*** Opening of Records for the task ***

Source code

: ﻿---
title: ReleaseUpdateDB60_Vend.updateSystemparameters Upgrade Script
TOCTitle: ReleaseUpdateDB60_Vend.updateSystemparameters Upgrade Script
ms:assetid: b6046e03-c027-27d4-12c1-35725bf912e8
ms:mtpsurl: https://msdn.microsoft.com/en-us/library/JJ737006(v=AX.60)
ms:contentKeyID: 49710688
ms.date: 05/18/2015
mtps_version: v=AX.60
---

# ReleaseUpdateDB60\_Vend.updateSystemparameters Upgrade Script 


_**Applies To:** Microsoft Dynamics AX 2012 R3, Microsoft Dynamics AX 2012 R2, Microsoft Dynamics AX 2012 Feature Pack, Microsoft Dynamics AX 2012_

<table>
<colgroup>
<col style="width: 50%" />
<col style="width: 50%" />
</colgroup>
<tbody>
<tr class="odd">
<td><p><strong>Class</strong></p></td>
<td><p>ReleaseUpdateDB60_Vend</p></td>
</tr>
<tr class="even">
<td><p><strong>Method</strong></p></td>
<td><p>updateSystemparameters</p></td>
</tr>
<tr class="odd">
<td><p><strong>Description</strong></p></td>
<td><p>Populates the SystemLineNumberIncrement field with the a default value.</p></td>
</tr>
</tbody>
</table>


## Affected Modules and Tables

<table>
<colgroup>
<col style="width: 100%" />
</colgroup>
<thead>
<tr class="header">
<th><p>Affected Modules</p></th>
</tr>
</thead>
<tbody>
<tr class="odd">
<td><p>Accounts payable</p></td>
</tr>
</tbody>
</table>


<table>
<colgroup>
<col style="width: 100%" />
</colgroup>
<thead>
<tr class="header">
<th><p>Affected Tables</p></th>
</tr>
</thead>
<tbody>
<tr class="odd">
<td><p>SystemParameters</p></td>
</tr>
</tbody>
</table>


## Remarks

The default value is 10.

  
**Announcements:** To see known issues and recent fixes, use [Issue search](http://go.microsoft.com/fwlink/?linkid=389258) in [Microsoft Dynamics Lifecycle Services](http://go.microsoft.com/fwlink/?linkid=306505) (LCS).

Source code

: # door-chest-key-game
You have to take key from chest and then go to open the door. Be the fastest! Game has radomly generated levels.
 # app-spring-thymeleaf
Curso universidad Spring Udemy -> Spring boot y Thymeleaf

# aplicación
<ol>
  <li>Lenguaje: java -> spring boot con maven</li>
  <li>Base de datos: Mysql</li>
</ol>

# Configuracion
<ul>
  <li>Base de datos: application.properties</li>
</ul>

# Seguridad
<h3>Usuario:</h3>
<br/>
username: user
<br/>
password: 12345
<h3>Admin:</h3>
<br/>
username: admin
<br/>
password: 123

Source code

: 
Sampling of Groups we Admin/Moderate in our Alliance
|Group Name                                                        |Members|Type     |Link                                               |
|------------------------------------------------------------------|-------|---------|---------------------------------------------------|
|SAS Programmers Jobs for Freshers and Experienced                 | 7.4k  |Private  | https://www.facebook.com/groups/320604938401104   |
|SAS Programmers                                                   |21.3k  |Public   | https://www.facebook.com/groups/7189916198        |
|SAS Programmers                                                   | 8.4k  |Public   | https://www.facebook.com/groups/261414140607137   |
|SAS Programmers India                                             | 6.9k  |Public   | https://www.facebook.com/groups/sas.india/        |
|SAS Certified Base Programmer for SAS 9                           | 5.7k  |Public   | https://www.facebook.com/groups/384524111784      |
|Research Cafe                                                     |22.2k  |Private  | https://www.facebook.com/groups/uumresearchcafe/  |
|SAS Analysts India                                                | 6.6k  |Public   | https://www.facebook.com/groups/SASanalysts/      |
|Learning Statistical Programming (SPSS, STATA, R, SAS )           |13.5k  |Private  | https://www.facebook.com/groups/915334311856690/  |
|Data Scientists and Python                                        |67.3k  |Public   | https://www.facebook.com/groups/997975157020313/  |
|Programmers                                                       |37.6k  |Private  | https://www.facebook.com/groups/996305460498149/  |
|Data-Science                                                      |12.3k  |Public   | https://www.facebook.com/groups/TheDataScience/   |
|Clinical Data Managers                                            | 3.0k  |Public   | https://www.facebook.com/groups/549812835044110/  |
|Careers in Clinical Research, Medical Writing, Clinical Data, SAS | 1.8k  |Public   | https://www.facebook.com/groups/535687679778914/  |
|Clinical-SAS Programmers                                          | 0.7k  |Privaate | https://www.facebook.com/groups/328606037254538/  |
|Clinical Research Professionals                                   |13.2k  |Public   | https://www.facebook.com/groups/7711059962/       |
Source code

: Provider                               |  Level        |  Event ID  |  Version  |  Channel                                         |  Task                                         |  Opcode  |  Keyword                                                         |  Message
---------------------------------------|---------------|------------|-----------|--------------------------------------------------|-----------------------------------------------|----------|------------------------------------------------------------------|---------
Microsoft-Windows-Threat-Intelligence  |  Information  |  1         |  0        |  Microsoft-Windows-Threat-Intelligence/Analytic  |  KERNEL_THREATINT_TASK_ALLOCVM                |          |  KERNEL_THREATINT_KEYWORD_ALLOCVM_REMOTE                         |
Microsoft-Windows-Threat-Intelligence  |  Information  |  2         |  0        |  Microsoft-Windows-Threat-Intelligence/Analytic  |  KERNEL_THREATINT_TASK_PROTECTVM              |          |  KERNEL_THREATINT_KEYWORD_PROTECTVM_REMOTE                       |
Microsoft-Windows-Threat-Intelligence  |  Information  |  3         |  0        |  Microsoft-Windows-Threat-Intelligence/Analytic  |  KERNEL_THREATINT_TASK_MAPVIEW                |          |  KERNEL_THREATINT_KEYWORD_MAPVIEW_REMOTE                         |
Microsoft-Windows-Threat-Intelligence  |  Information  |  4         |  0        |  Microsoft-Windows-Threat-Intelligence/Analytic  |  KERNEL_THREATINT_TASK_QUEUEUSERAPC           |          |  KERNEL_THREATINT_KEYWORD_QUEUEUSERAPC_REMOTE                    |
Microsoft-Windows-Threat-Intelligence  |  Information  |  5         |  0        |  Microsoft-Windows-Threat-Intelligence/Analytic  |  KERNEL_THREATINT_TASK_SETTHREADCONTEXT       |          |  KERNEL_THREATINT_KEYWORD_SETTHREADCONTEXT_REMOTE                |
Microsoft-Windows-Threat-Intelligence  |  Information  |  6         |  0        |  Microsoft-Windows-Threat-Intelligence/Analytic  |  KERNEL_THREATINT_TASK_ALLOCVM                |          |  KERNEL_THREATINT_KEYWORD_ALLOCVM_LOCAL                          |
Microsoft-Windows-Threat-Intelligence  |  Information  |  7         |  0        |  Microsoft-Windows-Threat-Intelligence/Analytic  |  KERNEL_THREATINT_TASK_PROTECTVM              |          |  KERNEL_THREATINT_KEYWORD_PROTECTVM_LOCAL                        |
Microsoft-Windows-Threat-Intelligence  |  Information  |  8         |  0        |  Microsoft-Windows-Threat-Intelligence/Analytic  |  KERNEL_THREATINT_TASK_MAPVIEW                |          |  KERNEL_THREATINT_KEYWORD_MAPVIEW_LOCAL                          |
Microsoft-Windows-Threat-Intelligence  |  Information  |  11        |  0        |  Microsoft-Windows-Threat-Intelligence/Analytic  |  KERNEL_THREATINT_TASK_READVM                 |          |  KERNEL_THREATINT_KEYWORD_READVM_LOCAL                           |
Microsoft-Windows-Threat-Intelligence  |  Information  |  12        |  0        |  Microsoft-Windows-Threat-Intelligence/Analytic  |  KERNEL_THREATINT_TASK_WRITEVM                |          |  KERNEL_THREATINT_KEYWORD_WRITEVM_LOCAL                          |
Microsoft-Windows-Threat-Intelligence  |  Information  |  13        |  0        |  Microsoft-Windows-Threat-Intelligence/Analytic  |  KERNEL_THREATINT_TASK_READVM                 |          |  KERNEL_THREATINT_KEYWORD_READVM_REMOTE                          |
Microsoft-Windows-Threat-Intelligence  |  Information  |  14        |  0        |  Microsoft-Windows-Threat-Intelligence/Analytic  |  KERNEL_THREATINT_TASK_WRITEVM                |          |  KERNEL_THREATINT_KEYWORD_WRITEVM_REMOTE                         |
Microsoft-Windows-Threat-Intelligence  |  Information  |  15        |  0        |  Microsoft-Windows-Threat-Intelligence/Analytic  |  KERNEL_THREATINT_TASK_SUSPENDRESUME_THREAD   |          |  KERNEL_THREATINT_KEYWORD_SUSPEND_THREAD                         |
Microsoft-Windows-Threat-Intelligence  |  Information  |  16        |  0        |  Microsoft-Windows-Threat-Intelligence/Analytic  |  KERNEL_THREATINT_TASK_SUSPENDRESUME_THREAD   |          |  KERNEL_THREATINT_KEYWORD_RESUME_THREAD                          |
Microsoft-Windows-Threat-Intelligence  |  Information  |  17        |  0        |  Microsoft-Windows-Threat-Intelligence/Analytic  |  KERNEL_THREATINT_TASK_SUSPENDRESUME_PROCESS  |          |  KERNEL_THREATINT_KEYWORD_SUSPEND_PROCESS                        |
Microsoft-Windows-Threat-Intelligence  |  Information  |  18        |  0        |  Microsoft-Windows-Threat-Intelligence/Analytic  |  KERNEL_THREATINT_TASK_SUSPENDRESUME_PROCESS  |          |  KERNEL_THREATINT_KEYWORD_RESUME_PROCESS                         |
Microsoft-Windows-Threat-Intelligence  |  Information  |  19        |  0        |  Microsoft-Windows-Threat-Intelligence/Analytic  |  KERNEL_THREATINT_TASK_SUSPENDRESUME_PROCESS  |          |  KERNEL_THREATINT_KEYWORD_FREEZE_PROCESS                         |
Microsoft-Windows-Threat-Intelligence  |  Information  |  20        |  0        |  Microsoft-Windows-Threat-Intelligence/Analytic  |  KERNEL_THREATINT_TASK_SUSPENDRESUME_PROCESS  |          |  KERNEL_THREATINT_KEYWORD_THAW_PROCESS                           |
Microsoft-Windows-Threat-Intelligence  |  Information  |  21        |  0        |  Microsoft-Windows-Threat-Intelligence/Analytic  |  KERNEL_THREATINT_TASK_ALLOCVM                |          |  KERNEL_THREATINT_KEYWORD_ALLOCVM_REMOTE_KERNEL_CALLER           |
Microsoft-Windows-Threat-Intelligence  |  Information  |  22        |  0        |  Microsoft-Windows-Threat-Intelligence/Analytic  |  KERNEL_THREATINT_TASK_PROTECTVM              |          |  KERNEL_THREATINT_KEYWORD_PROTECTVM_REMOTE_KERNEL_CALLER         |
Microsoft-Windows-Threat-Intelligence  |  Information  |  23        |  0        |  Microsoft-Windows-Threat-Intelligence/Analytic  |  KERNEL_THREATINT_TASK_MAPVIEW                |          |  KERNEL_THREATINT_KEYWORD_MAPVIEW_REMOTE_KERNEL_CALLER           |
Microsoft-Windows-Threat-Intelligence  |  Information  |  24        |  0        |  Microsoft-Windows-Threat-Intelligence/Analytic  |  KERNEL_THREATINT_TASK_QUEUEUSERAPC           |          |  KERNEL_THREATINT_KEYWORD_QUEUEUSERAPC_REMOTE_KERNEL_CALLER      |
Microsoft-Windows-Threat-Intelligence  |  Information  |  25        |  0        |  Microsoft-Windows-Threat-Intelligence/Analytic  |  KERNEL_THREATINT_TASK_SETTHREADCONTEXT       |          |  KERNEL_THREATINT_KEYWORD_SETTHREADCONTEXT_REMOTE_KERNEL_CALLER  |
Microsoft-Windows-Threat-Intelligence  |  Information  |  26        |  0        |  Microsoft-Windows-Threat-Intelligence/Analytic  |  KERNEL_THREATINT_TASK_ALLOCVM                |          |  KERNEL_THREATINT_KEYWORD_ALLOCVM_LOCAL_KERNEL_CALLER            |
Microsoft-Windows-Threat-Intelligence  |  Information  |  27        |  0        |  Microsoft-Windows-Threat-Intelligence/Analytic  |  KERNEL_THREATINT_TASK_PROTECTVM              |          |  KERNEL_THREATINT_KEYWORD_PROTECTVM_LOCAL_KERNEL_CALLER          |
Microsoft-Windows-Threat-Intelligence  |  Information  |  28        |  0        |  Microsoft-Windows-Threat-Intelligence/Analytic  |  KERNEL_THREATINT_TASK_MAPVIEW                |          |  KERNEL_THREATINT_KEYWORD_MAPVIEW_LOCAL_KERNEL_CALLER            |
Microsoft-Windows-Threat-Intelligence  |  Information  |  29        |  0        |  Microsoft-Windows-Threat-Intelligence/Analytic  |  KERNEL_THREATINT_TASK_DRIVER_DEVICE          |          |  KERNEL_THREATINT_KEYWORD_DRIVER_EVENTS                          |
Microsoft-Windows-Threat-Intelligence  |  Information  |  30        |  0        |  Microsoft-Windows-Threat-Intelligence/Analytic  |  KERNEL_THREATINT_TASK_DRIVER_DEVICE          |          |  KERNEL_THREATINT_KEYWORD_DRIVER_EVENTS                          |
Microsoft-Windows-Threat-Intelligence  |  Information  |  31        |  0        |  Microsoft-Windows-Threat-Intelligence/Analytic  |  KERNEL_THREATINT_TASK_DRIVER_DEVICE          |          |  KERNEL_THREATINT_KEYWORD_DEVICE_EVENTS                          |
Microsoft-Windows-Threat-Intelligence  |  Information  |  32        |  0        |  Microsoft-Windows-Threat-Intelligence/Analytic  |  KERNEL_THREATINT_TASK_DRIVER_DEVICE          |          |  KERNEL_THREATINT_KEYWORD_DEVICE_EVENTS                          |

*** Close of Records for the task ***

Problem description: Return the lines starting at the line containing "# ReleaseUpdateDB60\_Vend.updateSystemparameters Upgrade" and ending at the line containing "Dynamics AX 2012_", both included, reproduced character for character.

Task output:
# ReleaseUpdateDB60\_Vend.updateSystemparameters Upgrade Script 


_**Applies To:** Microsoft Dynamics AX 2012 R3, Microsoft Dynamics AX 2012 R2, Microsoft Dynamics AX 2012 Feature Pack, Microsoft Dynamics AX 2012_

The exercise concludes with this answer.